I stopped shortly after entering the parking lot so I could review my directions. As I sat there under the interior light of the car, trying to make sense of my directions, it was only a matter of seconds before there were blue lights flashing behind me. Suddenly, there was a tap-tap-tap on my window. It was a police officer- not just a police officer but a Royal Canadian Mounted Police. He began to speak to me, in French, and I had to interrupt him to tell him I couldn’t understand him. He then asked me, in English, if I had seen the sign. “Yes, officer, I saw a sign but I have no idea what it said”. Once I opened my mouth, no further explanation was needed. He informed me the entrance I had used was for buses only. It was a lot like that Andy Griffith episode in which Brisco Darling was dipping water with his hat from the horse trough on Main Street in Mayberry, to fill the overheating radiator in the truck, and Andy had to tell him it was against the law. Mr. Darling looked around, and seeing no horses, he told Andy if he saw one he’d be sure to give him the right of way. It was Sunday night in Sherbrooke, Quebec and the mall was closed. I’m not even sure the buses were running. If I see one coming, officer, I’ll be sure to give him the right of way. I don’t always resist the urge to say what I’m thinking but that was one time I was glad I did. First, he wouldn’t have known who Brisco Darling was. Second, he had the sense of humor of a grizzly bear in labor.

So I explained I was in town for the first time and was just trying to find a restaurant. He checked the vehicle registration and decided I was no threat to Canadian society and let me go.

I finally found the restaurant and looking at the menu, was, again, completely lost. The waitress either spoke no English or chose not to speak English-not sure which. I chose to give her the benefit of the doubt and assumed she spoke only French. But I just pointed out a few things and ate what she brought me. For all I knew it could have been lamb fries in chitterling gravy.
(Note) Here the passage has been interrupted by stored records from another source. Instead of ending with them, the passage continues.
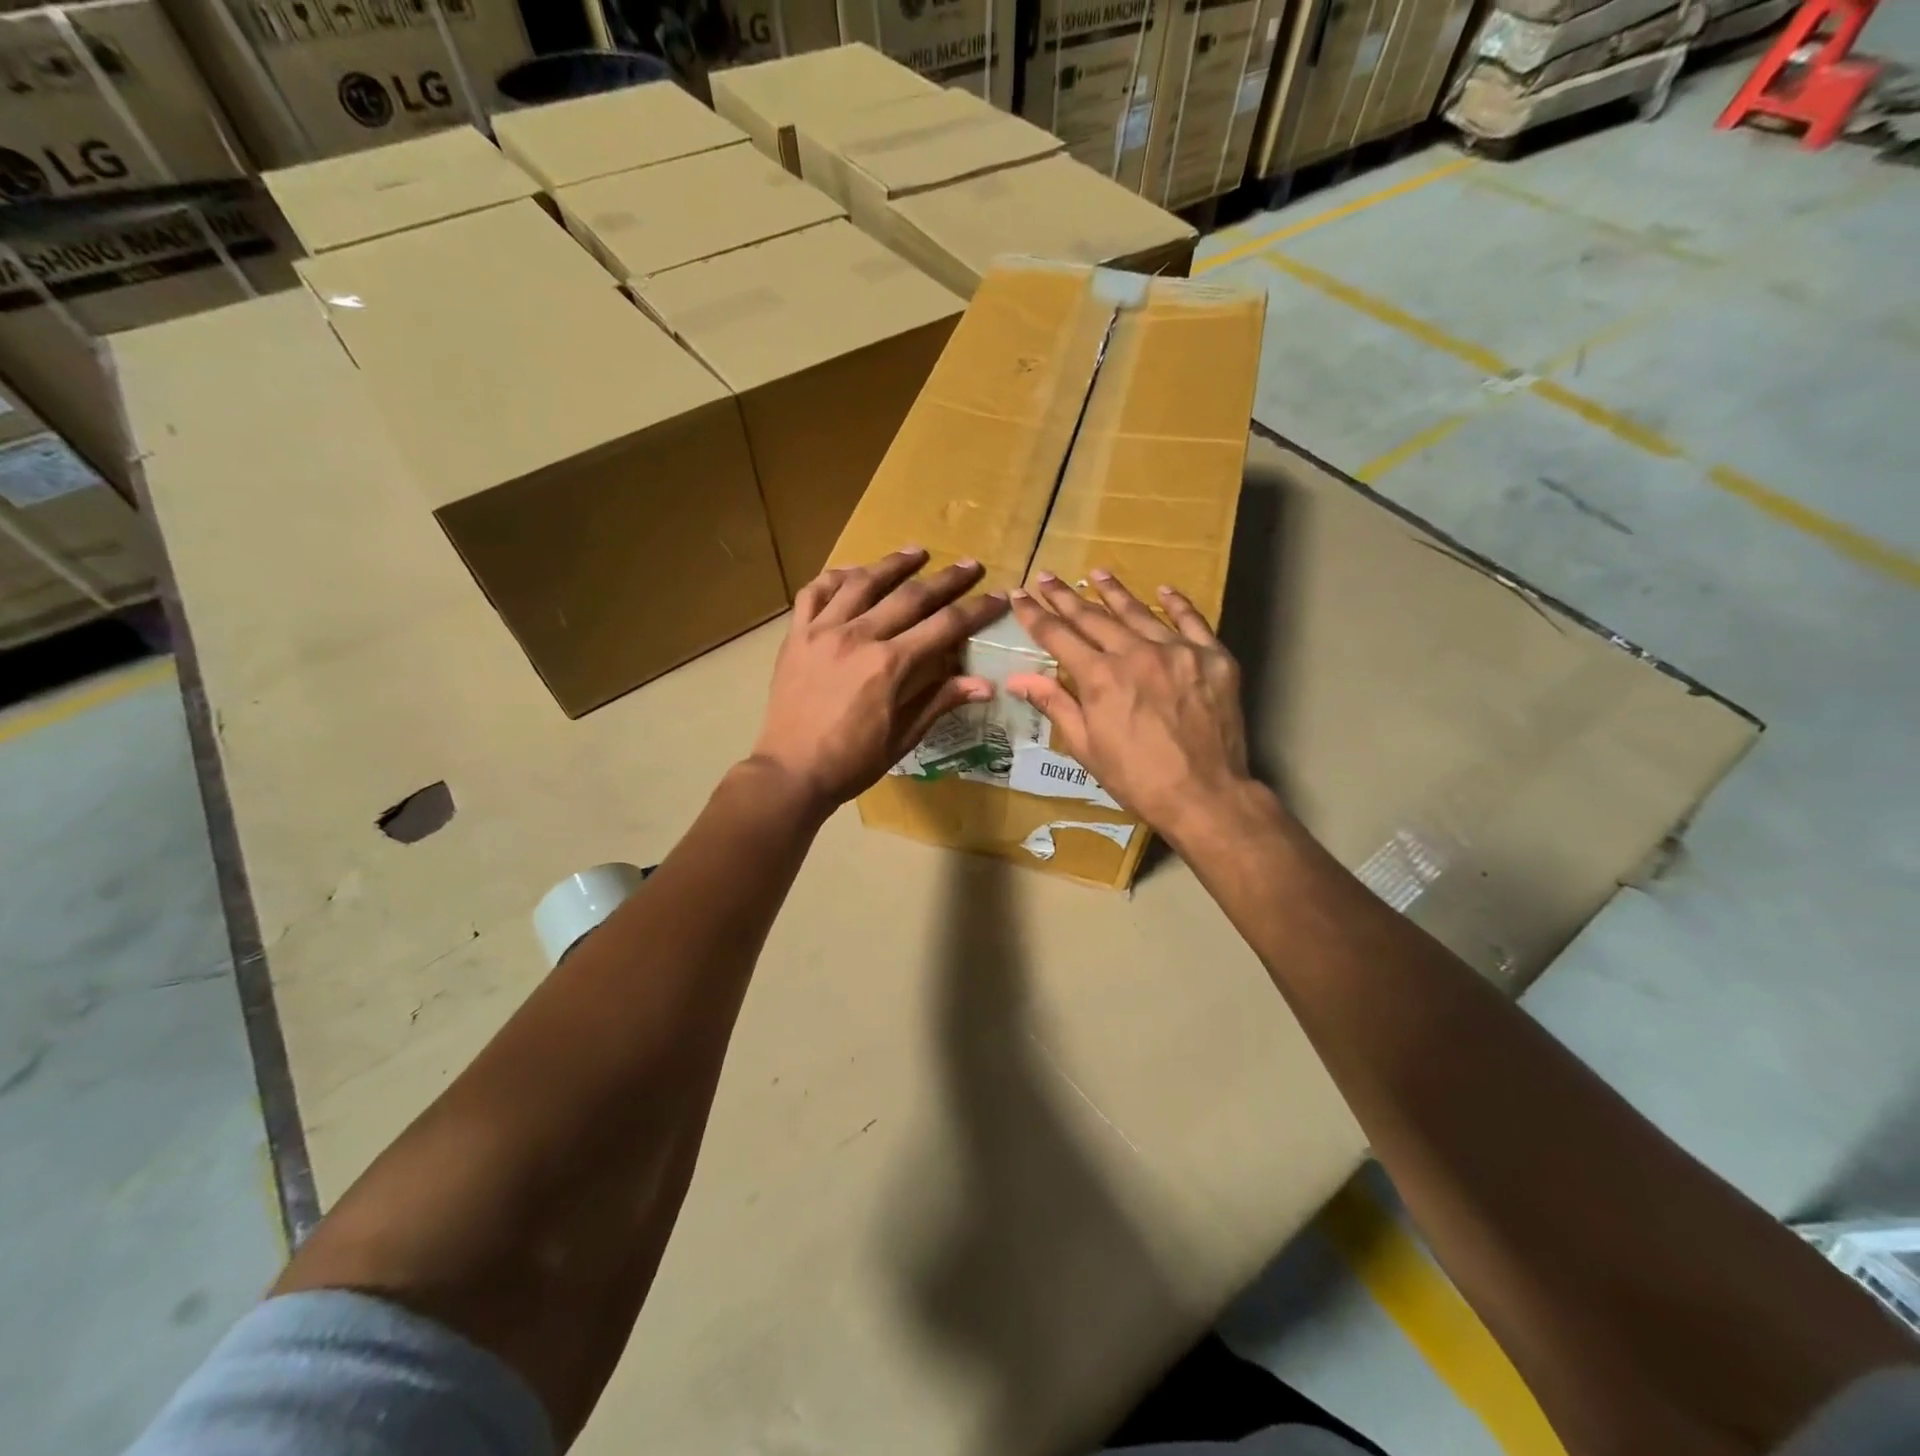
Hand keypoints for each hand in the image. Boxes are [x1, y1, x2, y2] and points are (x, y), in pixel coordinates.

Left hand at [750, 548, 1006, 813]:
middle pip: (910, 596)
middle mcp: (858, 637)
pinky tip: (852, 572)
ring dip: (893, 564)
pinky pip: (814, 592)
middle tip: (970, 565)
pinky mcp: (796, 635)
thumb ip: (940, 701)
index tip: (999, 597)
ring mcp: (822, 631)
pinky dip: (835, 577)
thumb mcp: (903, 737)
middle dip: (946, 579)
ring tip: (916, 551)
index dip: (976, 610)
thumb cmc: (852, 761)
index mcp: (890, 665)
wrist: (791, 771)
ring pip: (862, 583)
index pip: (944, 627)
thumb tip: (986, 684)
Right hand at [1007, 571, 1254, 844]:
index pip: (1059, 636)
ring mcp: (1177, 652)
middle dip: (1066, 597)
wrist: (1204, 795)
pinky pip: (1192, 621)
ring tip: (1097, 573)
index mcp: (1100, 676)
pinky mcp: (1213, 658)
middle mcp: (1135, 653)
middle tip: (1047, 576)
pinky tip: (1163, 590)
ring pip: (1138, 612)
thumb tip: (1017, 678)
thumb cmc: (1136, 778)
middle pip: (1093, 617)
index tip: (1020, 595)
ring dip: (1114, 591)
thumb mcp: (1086, 746)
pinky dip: (1176, 604)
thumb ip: (1054, 704)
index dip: (1036, 615)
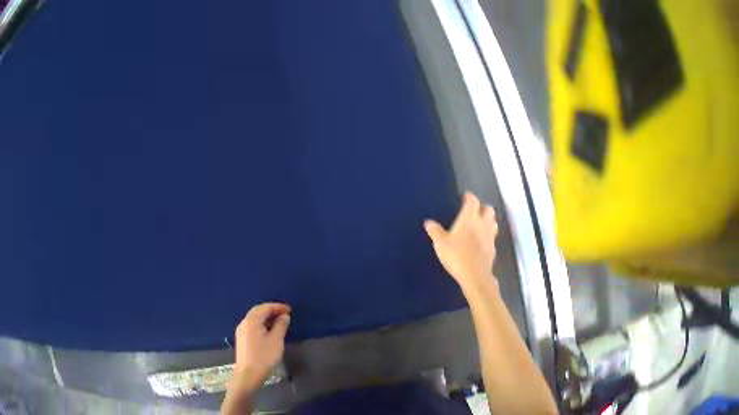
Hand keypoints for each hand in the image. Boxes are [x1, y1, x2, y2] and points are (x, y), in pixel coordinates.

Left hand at [231, 303, 290, 391]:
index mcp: (252, 321)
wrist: (248, 374)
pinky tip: (269, 331)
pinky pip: (252, 326)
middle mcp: (244, 323)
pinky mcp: (242, 339)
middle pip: (258, 311)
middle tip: (285, 314)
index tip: (290, 310)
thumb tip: (284, 316)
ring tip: (279, 322)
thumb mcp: (276, 341)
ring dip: (266, 318)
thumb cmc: (264, 357)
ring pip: (254, 319)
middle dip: (271, 310)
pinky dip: (262, 324)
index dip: (278, 307)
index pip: (265, 307)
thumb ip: (281, 326)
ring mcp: (241, 331)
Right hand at [424, 192, 497, 288]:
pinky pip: (492, 236)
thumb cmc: (456, 255)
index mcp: (469, 218)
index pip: (473, 201)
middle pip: (488, 209)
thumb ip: (435, 231)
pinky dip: (488, 235)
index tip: (466, 196)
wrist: (475, 275)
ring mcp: (490, 236)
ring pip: (493, 222)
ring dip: (488, 220)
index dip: (469, 197)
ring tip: (480, 223)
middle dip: (482, 207)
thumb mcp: (440, 243)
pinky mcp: (493, 248)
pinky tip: (482, 241)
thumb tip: (428, 222)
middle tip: (475, 210)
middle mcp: (482, 223)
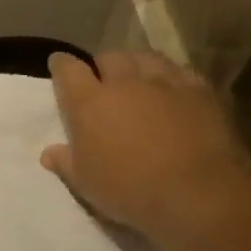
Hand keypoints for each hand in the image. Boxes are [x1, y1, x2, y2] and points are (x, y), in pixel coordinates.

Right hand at [40, 51, 250, 246]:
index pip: (68, 70)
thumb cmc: (130, 190)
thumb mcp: (86, 183)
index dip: (61, 65)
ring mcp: (165, 83)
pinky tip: (173, 89)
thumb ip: (66, 162)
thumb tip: (49, 152)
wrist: (197, 194)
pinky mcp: (200, 90)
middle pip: (109, 57)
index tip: (59, 65)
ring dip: (136, 65)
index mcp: (90, 103)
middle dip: (102, 65)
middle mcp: (125, 83)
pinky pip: (180, 71)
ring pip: (145, 57)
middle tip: (103, 80)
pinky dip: (170, 77)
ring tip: (138, 78)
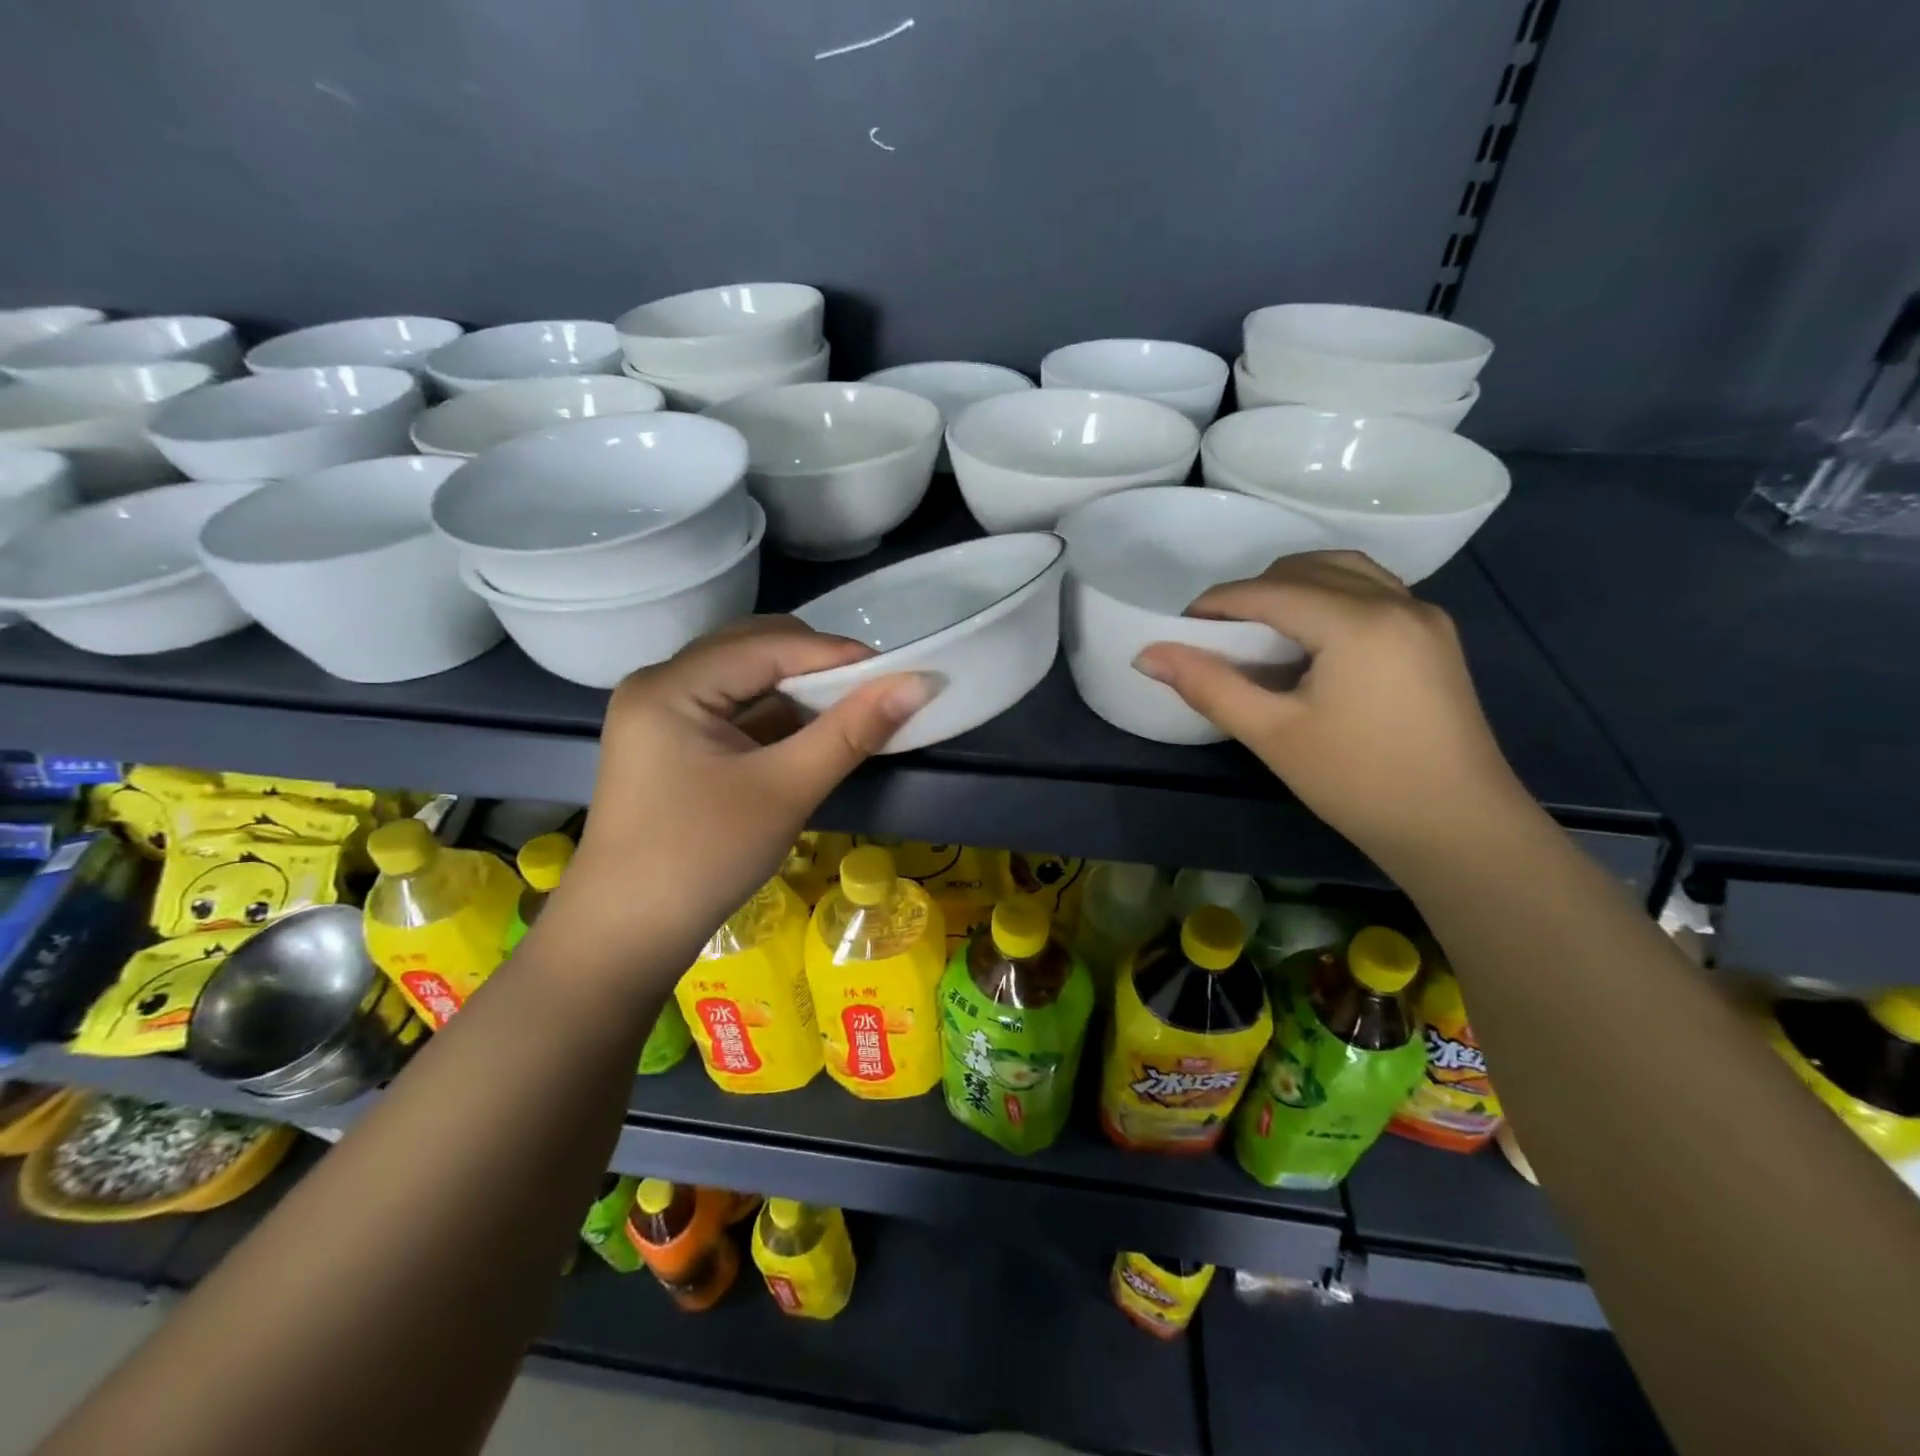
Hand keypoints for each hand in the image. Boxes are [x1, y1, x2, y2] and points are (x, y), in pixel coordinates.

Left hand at [564, 618, 931, 952]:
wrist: (626, 939)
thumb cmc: (702, 859)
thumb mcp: (785, 791)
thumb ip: (852, 731)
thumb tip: (919, 683)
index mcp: (671, 686)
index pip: (767, 645)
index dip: (837, 653)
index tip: (900, 671)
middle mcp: (661, 685)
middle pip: (752, 649)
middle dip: (817, 666)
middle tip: (874, 692)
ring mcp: (663, 715)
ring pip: (745, 679)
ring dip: (799, 690)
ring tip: (853, 710)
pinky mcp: (673, 744)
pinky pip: (735, 710)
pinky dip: (778, 716)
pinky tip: (815, 732)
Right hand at [1133, 552, 1531, 871]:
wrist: (1458, 828)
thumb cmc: (1358, 782)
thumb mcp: (1272, 734)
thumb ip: (1208, 685)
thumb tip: (1147, 655)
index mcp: (1357, 621)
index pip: (1268, 591)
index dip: (1217, 604)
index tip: (1181, 630)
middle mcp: (1396, 601)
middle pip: (1306, 568)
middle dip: (1253, 592)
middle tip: (1218, 635)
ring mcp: (1423, 615)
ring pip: (1344, 571)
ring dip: (1293, 586)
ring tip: (1261, 629)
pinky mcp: (1435, 636)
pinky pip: (1372, 590)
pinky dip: (1330, 596)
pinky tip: (1311, 637)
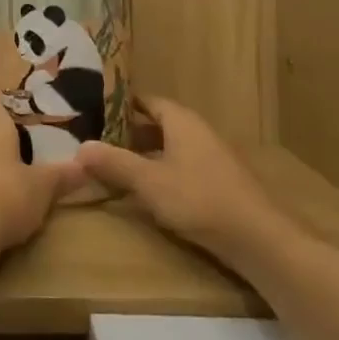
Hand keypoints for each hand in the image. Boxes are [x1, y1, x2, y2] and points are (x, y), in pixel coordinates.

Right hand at [77, 96, 277, 261]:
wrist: (259, 239)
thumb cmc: (199, 200)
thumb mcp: (149, 182)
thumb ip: (114, 163)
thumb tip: (79, 147)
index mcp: (181, 120)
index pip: (146, 100)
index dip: (120, 104)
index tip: (94, 111)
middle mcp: (197, 130)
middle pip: (158, 123)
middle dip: (129, 132)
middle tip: (99, 141)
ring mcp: (211, 156)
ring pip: (170, 146)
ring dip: (146, 154)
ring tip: (117, 166)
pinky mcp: (220, 181)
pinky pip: (182, 165)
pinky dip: (163, 170)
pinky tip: (149, 190)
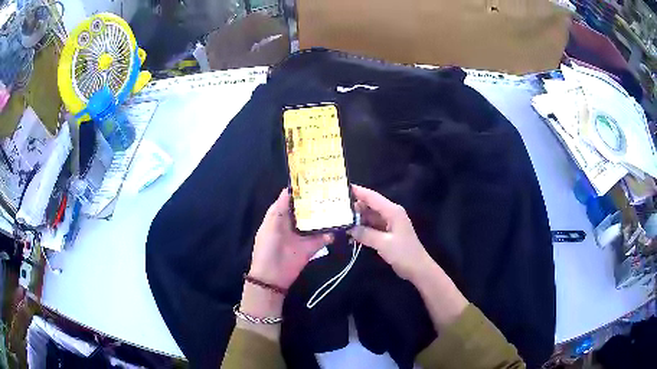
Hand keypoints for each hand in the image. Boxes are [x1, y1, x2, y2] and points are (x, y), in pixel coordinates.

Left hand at [249, 189, 333, 288]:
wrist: (272, 276)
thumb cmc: (267, 247)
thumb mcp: (270, 225)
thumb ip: (280, 208)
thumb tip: (289, 189)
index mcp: (281, 216)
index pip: (293, 200)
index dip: (302, 190)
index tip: (315, 179)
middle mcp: (294, 223)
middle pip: (307, 209)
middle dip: (318, 201)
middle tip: (333, 189)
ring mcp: (304, 235)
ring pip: (317, 222)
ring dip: (326, 215)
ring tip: (340, 203)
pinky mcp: (313, 246)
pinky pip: (324, 237)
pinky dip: (331, 232)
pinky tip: (340, 224)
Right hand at [348, 185, 468, 328]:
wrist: (417, 268)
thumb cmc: (403, 253)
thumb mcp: (383, 244)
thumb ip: (365, 234)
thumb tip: (349, 228)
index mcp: (392, 211)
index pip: (372, 197)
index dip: (358, 192)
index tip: (342, 188)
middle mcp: (391, 214)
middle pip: (370, 206)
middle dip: (355, 206)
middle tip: (336, 206)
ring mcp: (389, 224)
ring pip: (370, 216)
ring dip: (357, 218)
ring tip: (339, 218)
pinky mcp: (387, 233)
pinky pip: (372, 226)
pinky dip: (362, 228)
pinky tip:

Now, run the clock forward about 6 weeks. I was returning to Quebec, but, I decided I was going to be better prepared this time. I was connecting to a flight at Chicago’s O’Hare Airport. I went to a book store where I found a book entitled, French in 10 Minutes a Day. It looked simple enough so I bought it with the intention of learning enough French to, at least, order my breakfast.

Ouoi! Me Speak French?

I looked in the book and found the French words for breakfast-type food that appealed to me. The rest of the trip I practiced those words. In my hotel room that night, I practiced ordering breakfast over and over until I felt comfortable with this newfound knowledge. The next morning I got up and couldn’t wait to get to the restaurant so I could order breakfast like the locals. Oui, Oui, je parle français- at least enough to order bacon and eggs.

I went to the restaurant and took a seat. Soon, the waitress came over and said something which, of course I did not understand, but felt safe in assuming she was asking me for my order. So with the pride of a freshman who just won a belching contest, I ordered my breakfast-in French. Then the waitress said something else. At that point I was lost and was forced to reveal my status as an out-of-towner. I said, “I’m sorry, maam but I have no idea what you just said”. With a pleased but surprised look on her face, and without missing a beat, she said, “You must be from the South”. It wasn’t exactly country ham and redeye gravy but le breakfast was good!




2 responses

19 08 2010
Jackie Garner

Do you know how hard it is to make a clown laugh.. Well… you missed your calling Bill.you should do stand up …great story…..loved the line ” A sense of humor of a grizzly bear in Labor”

20 08 2010
Bill Taylor

Jackie, Jackie, Jackie…you are quickly becoming my favorite fan!